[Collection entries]
§
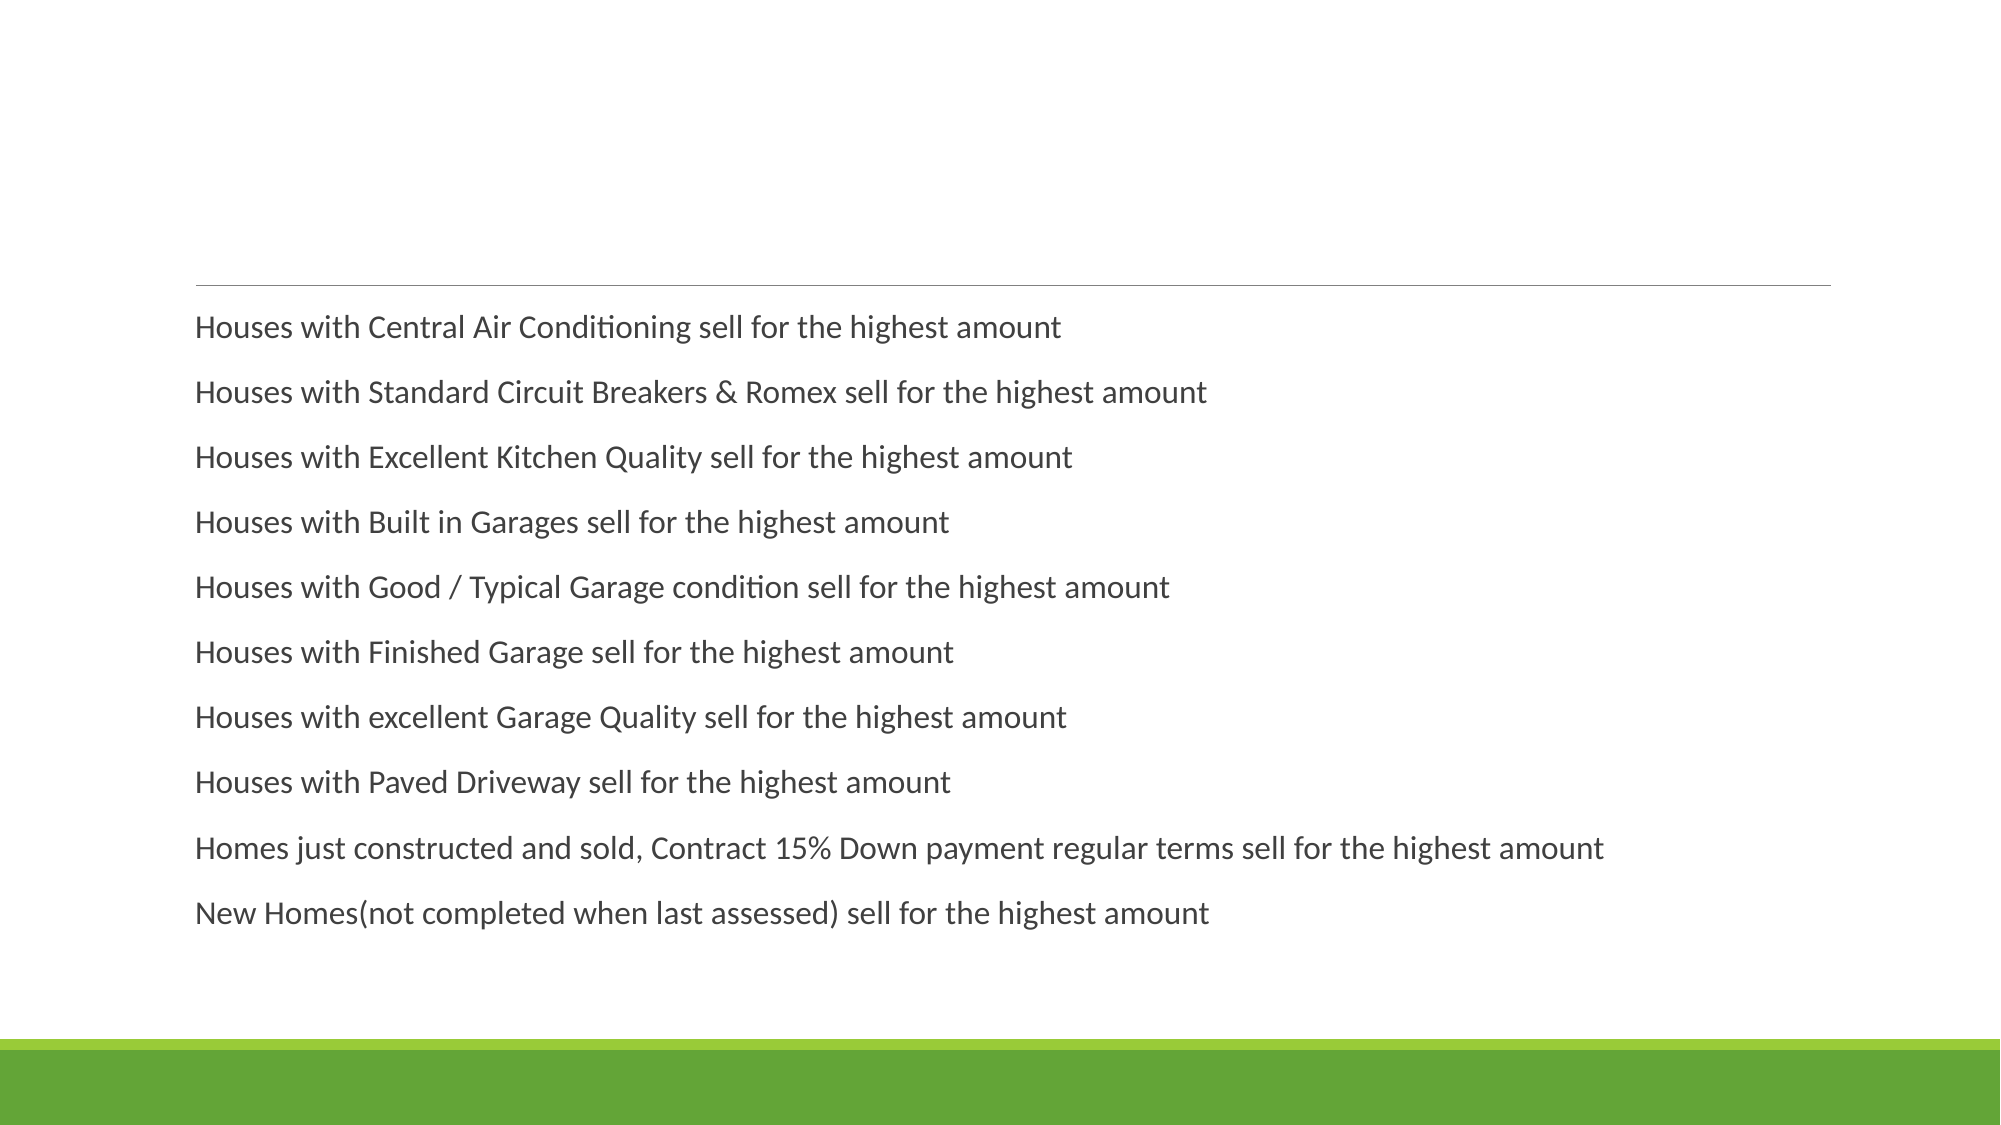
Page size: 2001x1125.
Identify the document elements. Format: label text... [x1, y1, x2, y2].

list Houses with Central Air Conditioning sell for the highest amount Houses with Standard Circuit Breakers & Romex sell for the highest amount Houses with Excellent Kitchen Quality sell for the highest amount Houses with Built in Garages sell for the highest amount Houses with Good / Typical Garage condition sell for the highest amount Houses with Finished Garage sell for the highest amount Houses with excellent Garage Quality sell for the highest amount Houses with Paved Driveway sell for the highest amount Homes just constructed and sold, Contract 15% Down payment regular terms sell for the highest amount New Homes(not completed when last assessed) sell for the highest amount [180, 302, 1830, 963]
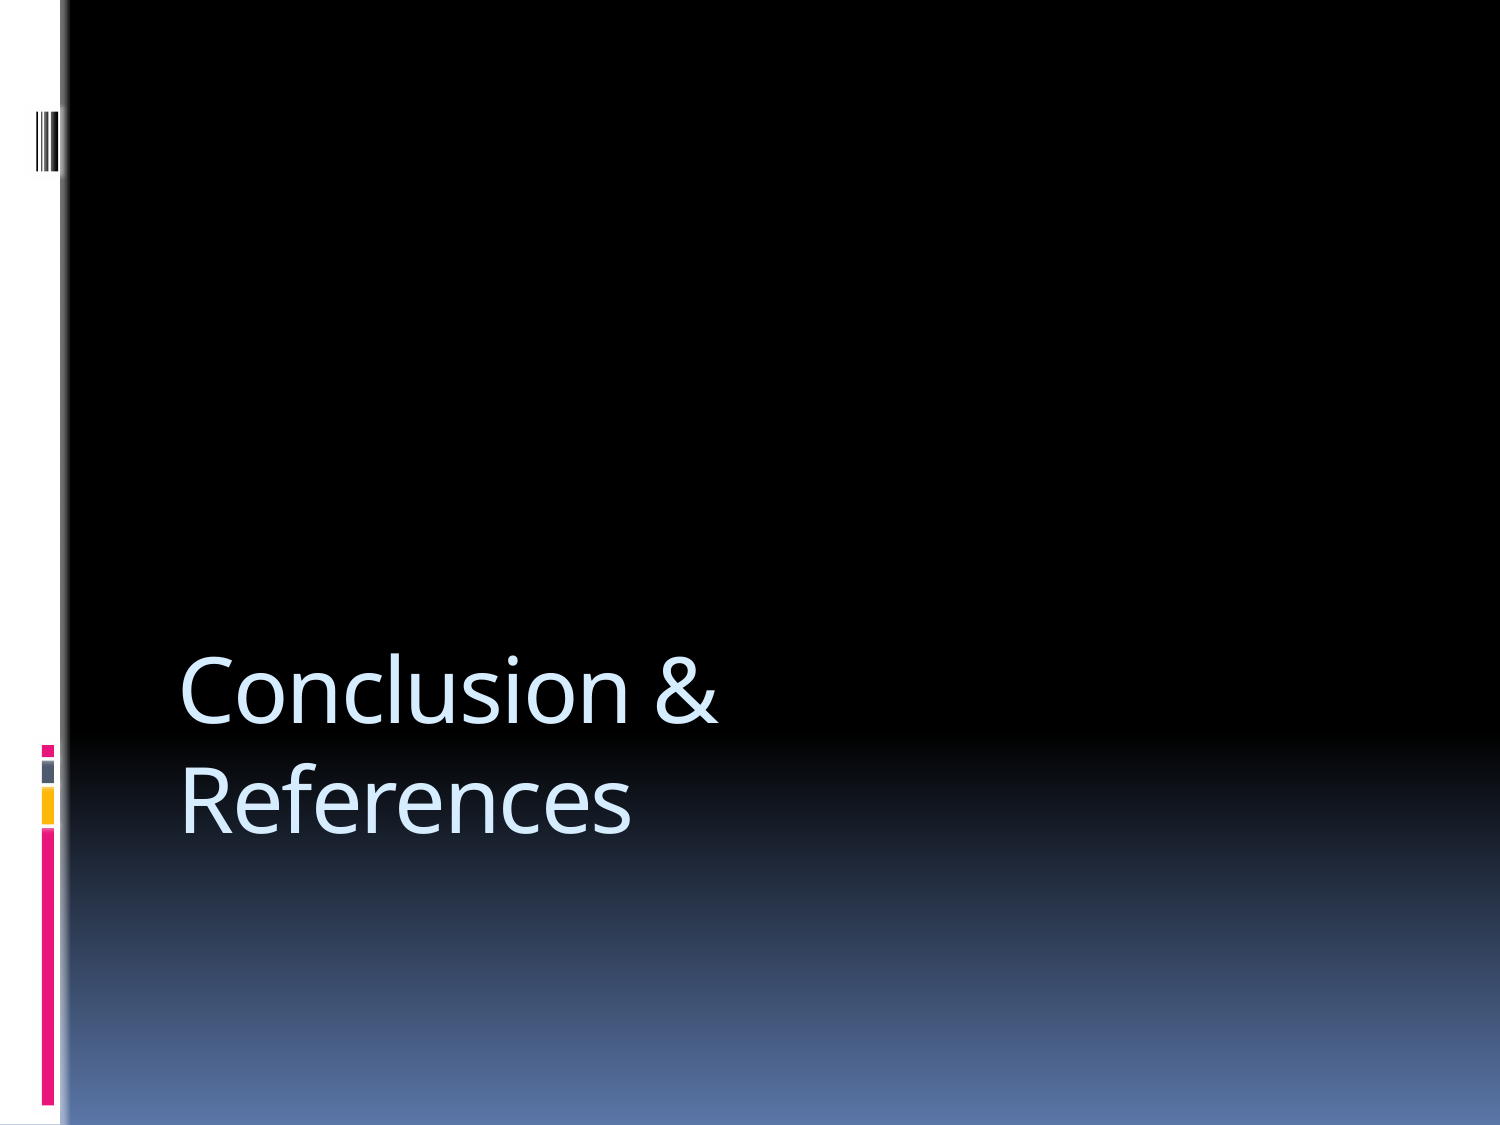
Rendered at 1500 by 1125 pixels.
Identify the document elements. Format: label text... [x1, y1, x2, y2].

title Conclusion & References [162, 624, 1127, 802]
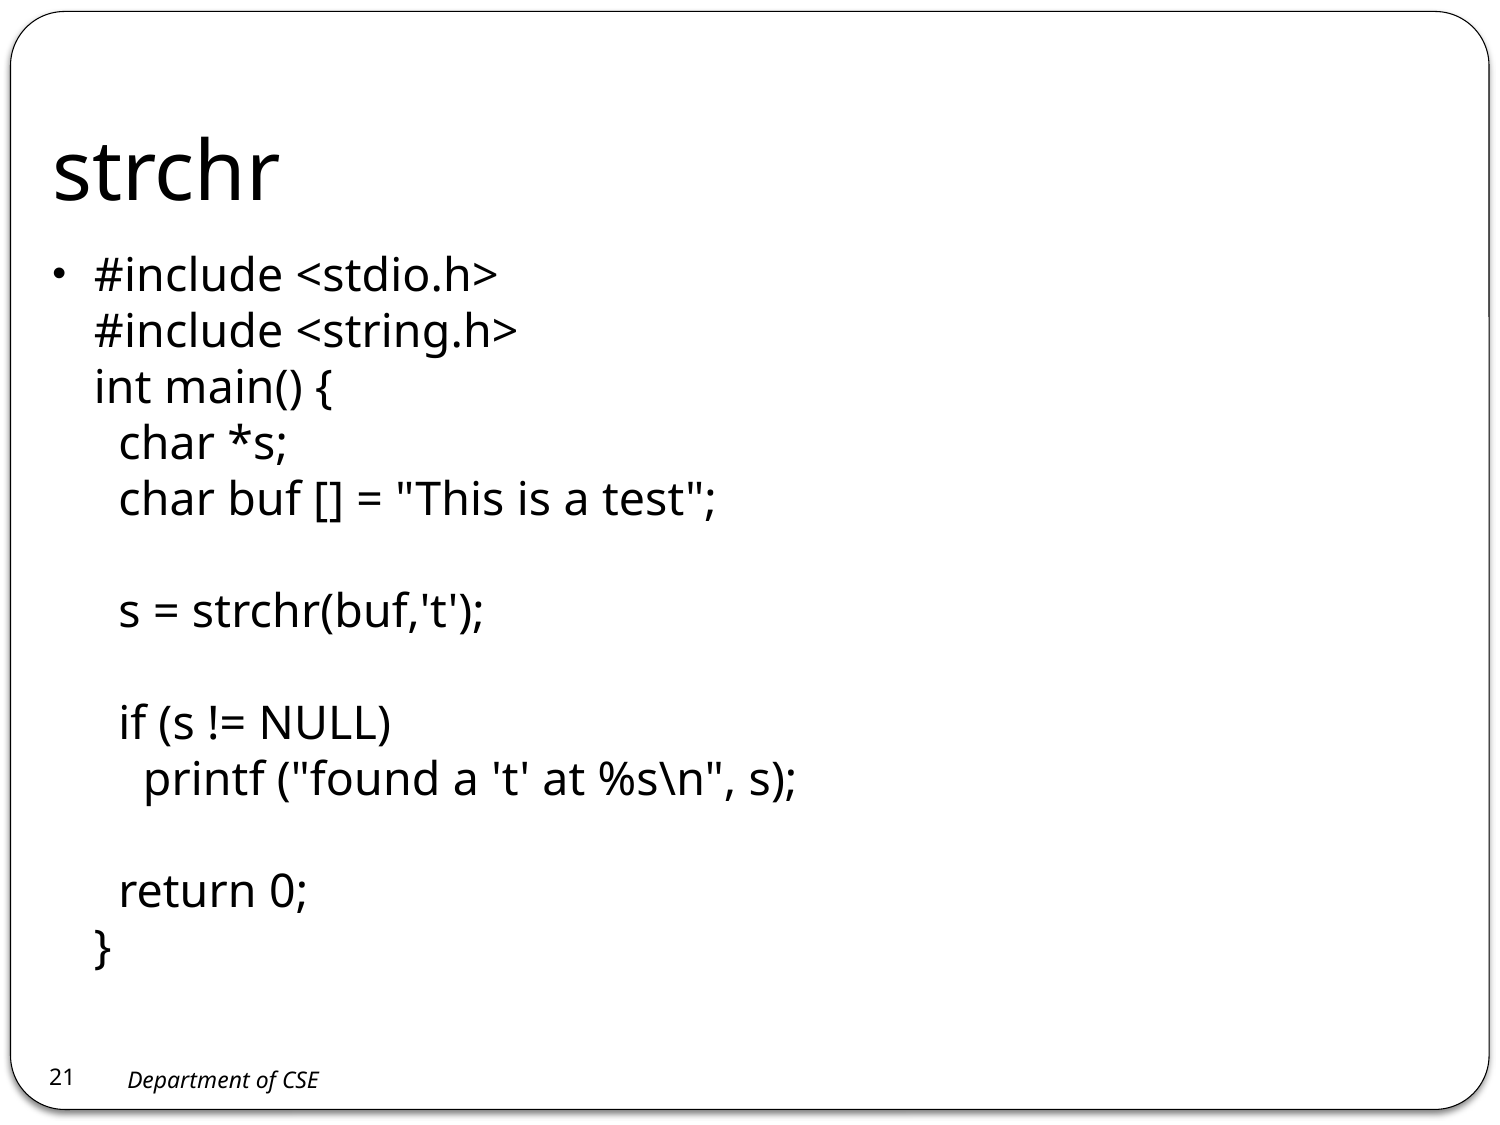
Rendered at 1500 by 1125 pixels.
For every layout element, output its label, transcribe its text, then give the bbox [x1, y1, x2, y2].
§
▶ [EXERCISE DETAILS]
Each line above has to be returned exactly. Drop the pictures.

▶ [WRITTEN ANSWER]
Page size: 2001x1125.
Identify the document elements. Format: label text... [x1, y1, x2, y2].

list Houses with Central Air Conditioning sell for the highest amount Houses with Standard Circuit Breakers & Romex sell for the highest amount Houses with Excellent Kitchen Quality sell for the highest amount Houses with Built in Garages sell for the highest amount Houses with Good / Typical Garage condition sell for the highest amount Houses with Finished Garage sell for the highest amount Houses with excellent Garage Quality sell for the highest amount Houses with Paved Driveway sell for the highest amount Homes just constructed and sold, Contract 15% Down payment regular terms sell for the highest amount New Homes(not completed when last assessed) sell for the highest amount [180, 302, 1830, 963]
Rendered at 1500 by 1125 pixels.
Identify the document elements. Format: label text... [x1, y1, x2, y2].

title Conclusion & References [162, 624, 1127, 802]
Rendered at 1500 by 1125 pixels.
For every layout element, output its label, transcribe its text, then give the bbox [x1, y1, x2, y2].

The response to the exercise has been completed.